RustRepoTrans: Repository-level Context Code Translation Benchmark Targeting Rust
Recent advancements in large language models (LLMs) have demonstrated impressive capabilities in code translation, typically evaluated using benchmarks like CodeTransOcean and RepoTransBench. However, dependency-free benchmarks fail to capture real-world complexities by focusing primarily on simple function-level translations and overlooking repository-level context (e.g., dependencies). Full-repository translation benchmark significantly exceed the current capabilities of existing models, resulting in performance bottlenecks that fail to provide actionable insights for guiding model development. Moreover, LLMs’ effectiveness in translating to newer, low-resource languages like Rust remains largely underexplored.

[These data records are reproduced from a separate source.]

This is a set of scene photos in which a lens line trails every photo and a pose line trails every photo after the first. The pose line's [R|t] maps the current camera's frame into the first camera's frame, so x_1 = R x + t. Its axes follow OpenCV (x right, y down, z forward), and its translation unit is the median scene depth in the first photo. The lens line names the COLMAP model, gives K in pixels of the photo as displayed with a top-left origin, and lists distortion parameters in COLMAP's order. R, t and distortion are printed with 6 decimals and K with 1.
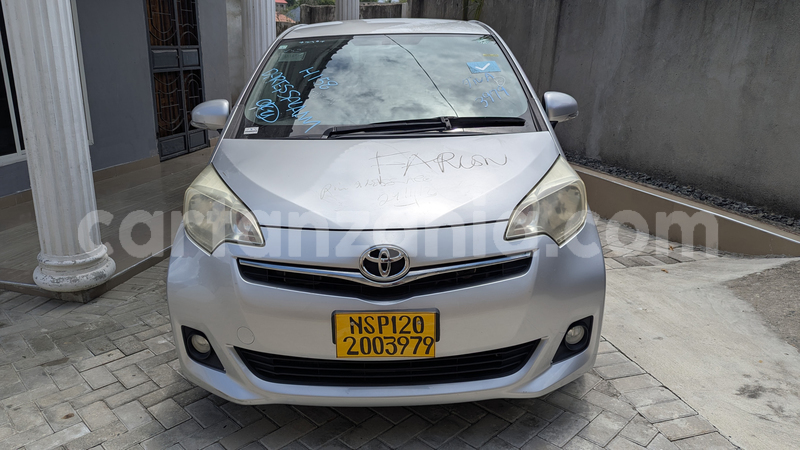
lens RADIAL K [[568.3, 0, 408.7], [0, 568.3, 225.3], [0, 0, 1]] dist [0.028824, -0.000903]
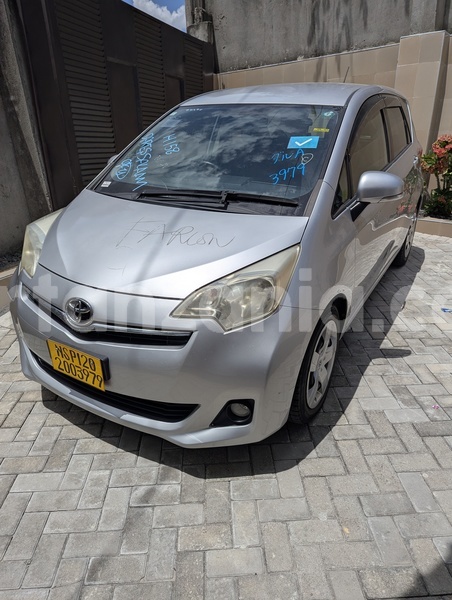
lens RADIAL K [[428.0, 0, 234.8], [0, 428.0, 300.1], [0, 0, 1]] dist [0.013884, -0.007693]
pose [[0.861708, 0.232245, -0.451135, 0.684365], [-0.153363, 0.966728, 0.204736, -0.209957], [0.483673, -0.107235, 0.868654, 0.322322]]
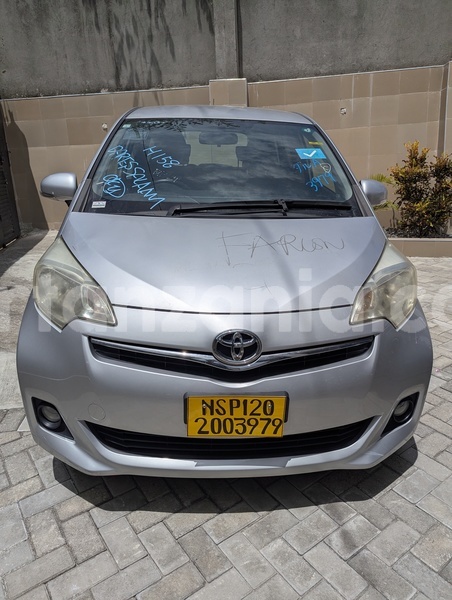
lens RADIAL K [[428.0, 0, 234.8], [0, 428.0, 300.1], [0, 0, 1]] dist [0.013884, -0.007693]
pose [[0.997340, 0.026495, 0.067909, -0.099551], [-0.030964, 0.997363, 0.065638, -0.066698], [-0.065990, -0.067566, 0.995530, 0.240432]]
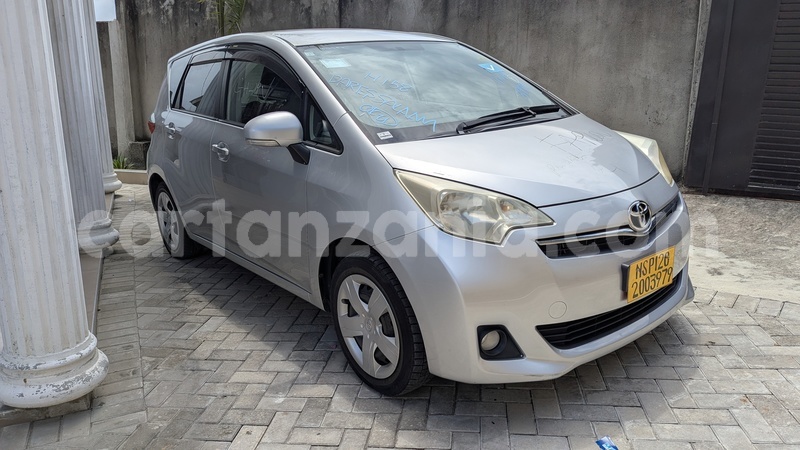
lens RADIAL K [[562.7, 0, 392.5], [0, 562.7, 240.4], [0, 0, 1]] dist [0.029082, 0.000119]
pose [[0.795355, -0.197215, 0.573164, -1.139169], [0.209533, 0.976751, 0.045322, -0.045852], [-0.568776, 0.084049, 0.818186, 0.316549]]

To address these gaps, we introduce RustRepoTrans, the first repo-sitory-level context code translation benchmark, comprising 375 tasks translating into Rust from C, Java, and Python. Using this benchmark, we evaluate four representative LLMs, analyzing their errors to assess limitations in complex translation scenarios. Among them, Claude-3-5 performs best with 43.5% Pass@1, excelling in both basic functionality and additional translation abilities, such as noise robustness and syntactical difference identification. However, even Claude-3-5 experiences a 30.8% performance drop (\textit{Pass@1} from 74.3% to 43.5%) when handling repository-level context compared to previous benchmarks without such context. Meanwhile, we propose a set of more fine-grained evaluation metrics and an enhanced evaluation framework, enabling a more comprehensive analysis of LLM performance in repository-level context code translation tasks to provide fine-grained insights that can effectively inform the development of code translation techniques.